Suatu kali saya berkesempatan berkunjung ke lembaga nuklir Filipina, PNRI = Phillipines Nuclear Research Institute di Dilliman, Manila. Saat itu bulan Ramadhan dan sayang kalo harus men-qodho puasa. Ketika hari Jum'at tiba dan saya perlu menunaikan sholat Jum'at (tidak harus sih), tiba-tiba ada yang menghampiri saya. Ia sudah cukup senior. Ia menawarkan saya untuk mengantarkan ke masjid terdekat. Dan saya segera saja menyanggupi.
Kemudian beliau juga meminta salah satu staf PNRI yang muslim (kayaknya orang Mindanao) untuk menemani saya sholat jum'at di salah sudut kota Manila. Dalam perjalanan menuju masjid bersama istrinya, ia bercerita kalau ia adalah putra pendiri PNRI, Jenderal Florencio A. Medina (the Philippine Father of Atomic Energy). Setelah saya cari tahu, nama beliau adalah Prof. Dr. Florencio-Isagani S. Medina III. Ia bercerita kalau ia masih memiliki darah Yahudi, sehingga ia bisa sekolah di Tel Aviv dari S1 hingga S3. Di mobil Toyota Kijang Krista nya (istilah Filipina adalah Toyota Tamaraw Revo) terpampang lambang negara Israel. Ia juga bercerita jika beberapa kosa kata Tagalog masih sama dengan Melayu. Di akhir keberadaan saya di Manila, ia menitipkan sesuatu kepada saya untuk koleganya di Indonesia. Sebuah pengalaman yang membuat saya berpikir ulang tentang SARA.
Selama saya di Manila sempat menjelajah University of the Phillipines menggunakan Jeepney. Menjelajah pelosok perkampungan Moslem di Manila dan masuk ke kawasan Istana Malacanang.
Jeepney adalah alat transportasi public jarak pendek yang digunakan di Manila. Kalau mau jarak jauh, bisa pakai moda transportasi lain, seperti bis kota atau MRT. Jeepney sebenernya adalah kendaraan era PD II buatan AS. Namun Jeepney yang sekarang digunakan di Manila tidak asli menggunakan mesin asli dari Willys & Ford. Hanya chassis-nya saja yang masih mirip aslinya. Mesin sudah menggunakan Isuzu atau Mitsubishi. Kendaraan semacam ini juga pernah dipakai sebagai angkutan publik di Kediri dan Tulungagung, namun saya lupa kapan dan gak terpikir untuk memotretnya.
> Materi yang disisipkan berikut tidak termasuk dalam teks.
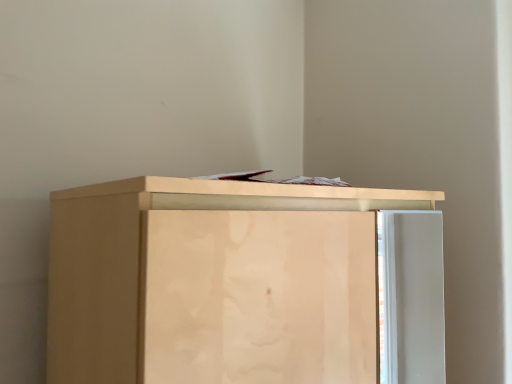
Locate an element on the screen. light wood cabinet at center is located at coordinates (215, 281).

What do you see at coordinates (215, 281) in the screenshot? The width and height of the screenshot is (512, 384). I see `light wood cabinet at center` at bounding box center [215, 281].

Image resolution: width=512 pixels, height=384 pixels. Identify the location of light wood cabinet at center. (215, 281).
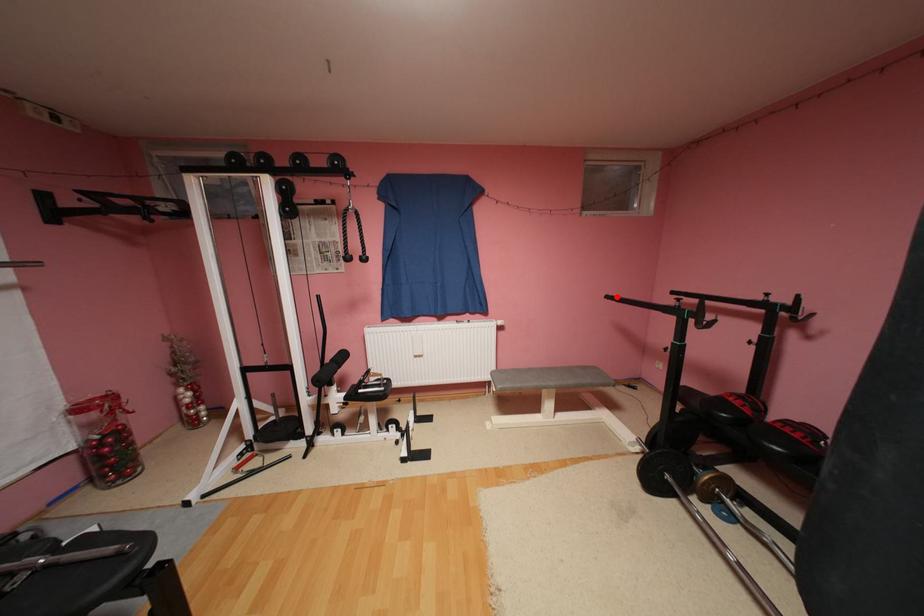
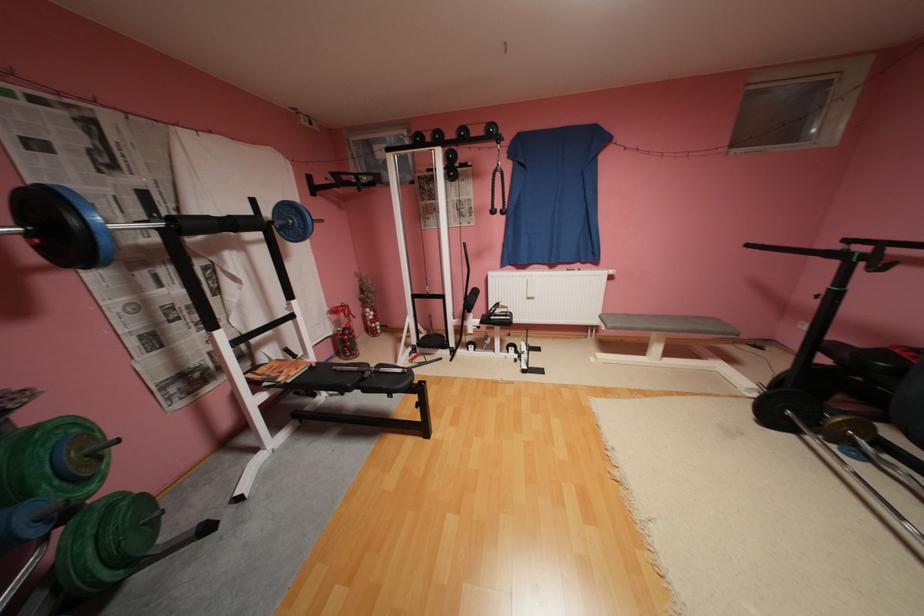
The point at the highlighted location is marked in the first image. Where is the corresponding point in the second image?

(757, 246)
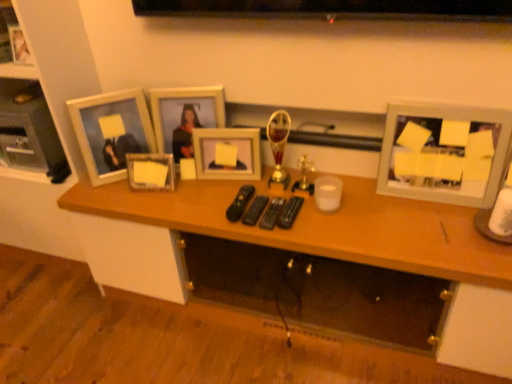
I want to click on free space in front of wooden photo frame at center, the 3th picture frame in the right-to-left sequence, so click(x=186, y=195).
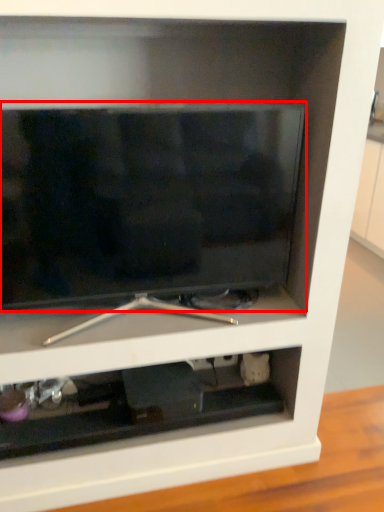
Question: Observing the image, what is the correct spatial positioning of television (annotated by the red box) in reference to cabinet?

Choices:
 (A) right
 (B) left

Answer: (A)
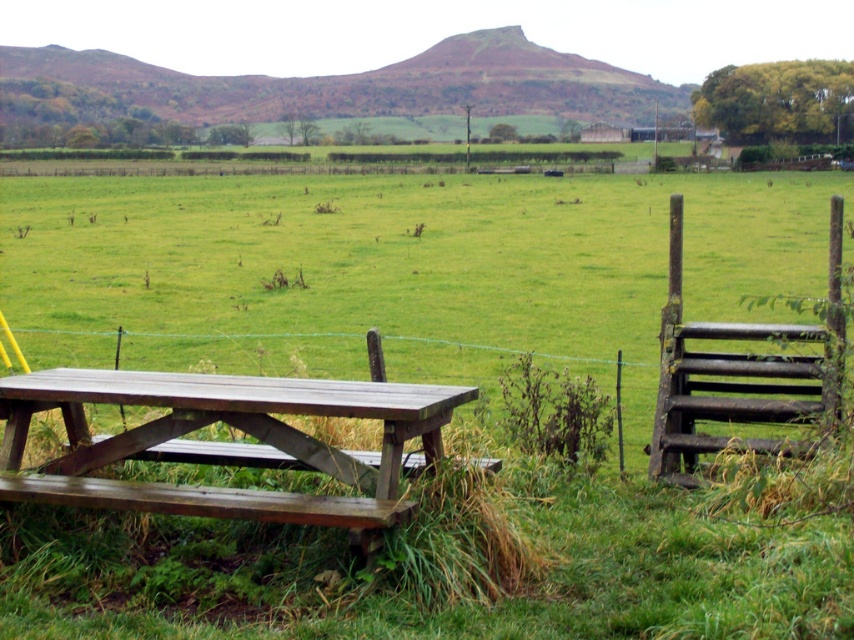
You are planning to set up a small garden between the green wood field at center and the wooden picnic table at lower left. The garden requires a minimum distance of 50 feet between the field and the table to ensure proper growth. Based on the scene, is this distance requirement met?

The green wood field at center is 56.20 feet from the wooden picnic table at lower left. Since this distance exceeds the required 50 feet, the garden setup meets the distance requirement.

You are standing at the center of the image and want to walk towards the wooden picnic table at lower left. Which direction should you move first?

Since the wooden picnic table at lower left is located at point 0.692 on the x axis and 0.267 on the y axis, you should move towards the left and downward to reach it.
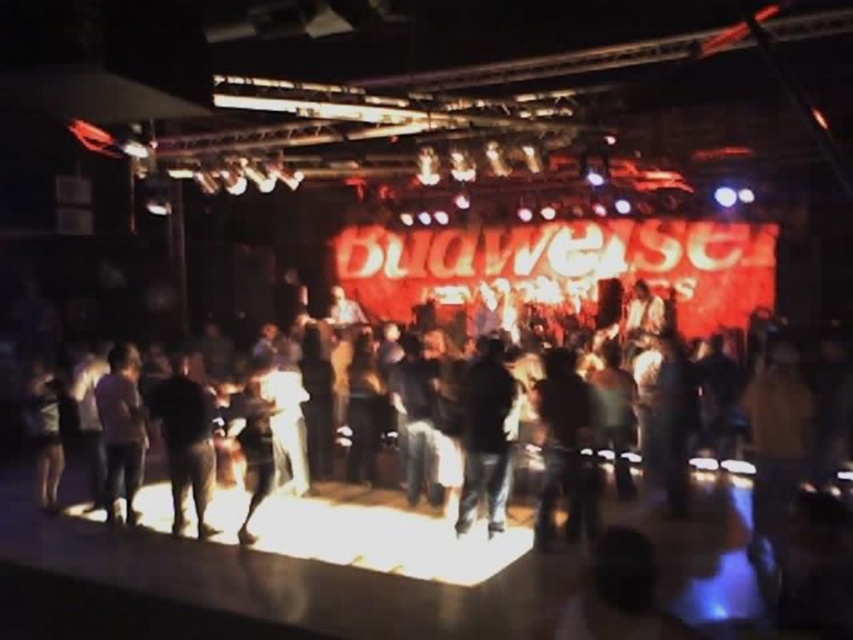
Question: Which point is farther from the camera taking this photo?

Choices:
 (A) (114, 426)
 (B) (404, 483)
 (C) (509, 433)

Answer: (B)

Question: Does dark fabric pants at lower left appear over dark gray fabric at lower left?

Choices:
 (A) yes
 (B) no

Answer: (B)

Question: Is dark fabric pants at lower left to the right of dark gray jeans at center from the viewer's perspective?

Choices:
 (A) yes
 (B) no

Answer: (B)

Question: Which object is positioned closest to the dark gray fabric at lower left?

Choices:
 (A) dark gray shirt at lower left
 (B) dark blue jeans at center
 (C) dark fabric at center
 (D) dark gray jeans at center

Answer: (A)

Question: Estimate the real-world distances between objects in this image. Which object is closer to the dark gray shirt at lower left?

Choices:
 (A) dark gray jeans at center
 (B) dark fabric pants at lower left

Answer: (B)

Question: Does dark fabric at center appear under dark gray jeans at center?

Choices:
 (A) no
 (B) yes

Answer: (B)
Yang terkenang olehku adalah cara naik Jeepney, begitu tertib dan disiplin. Setiap penumpang baru selalu duduk persis di belakang supir. Sementara penumpang lain bergeser ke arah luar, agar mudah juga untuk turun. Karena saya tidak tahu tarifnya, tanpa bicara, saya serahkan saja 1 peso. Tinggal dilihat berapa kembaliannya. Itulah besarnya tarif. Toh wajah saya dengan orang Filipina tidak ada bedanya. Pasti mereka menyangka saya adalah penduduk lokal.
Coba cara naik Jeepney bisa di terapkan saat naik angkot. Dari pengalaman, setiap kali naik angkot, jarang ada penumpang yang mau duduk langsung di bagian terdalam. Tidak peduli anak-anak, remaja, ibu-ibu, bapak-bapak, kakek-nenek semuanya maunya duduk di deket pintu dengan alasannya masing-masing. Sehingga menghambat penumpang lain yang mau naik atau turun. Gemana cara mengubah kebiasaan ini yaa??? masak harus ke Manila dulu yaa?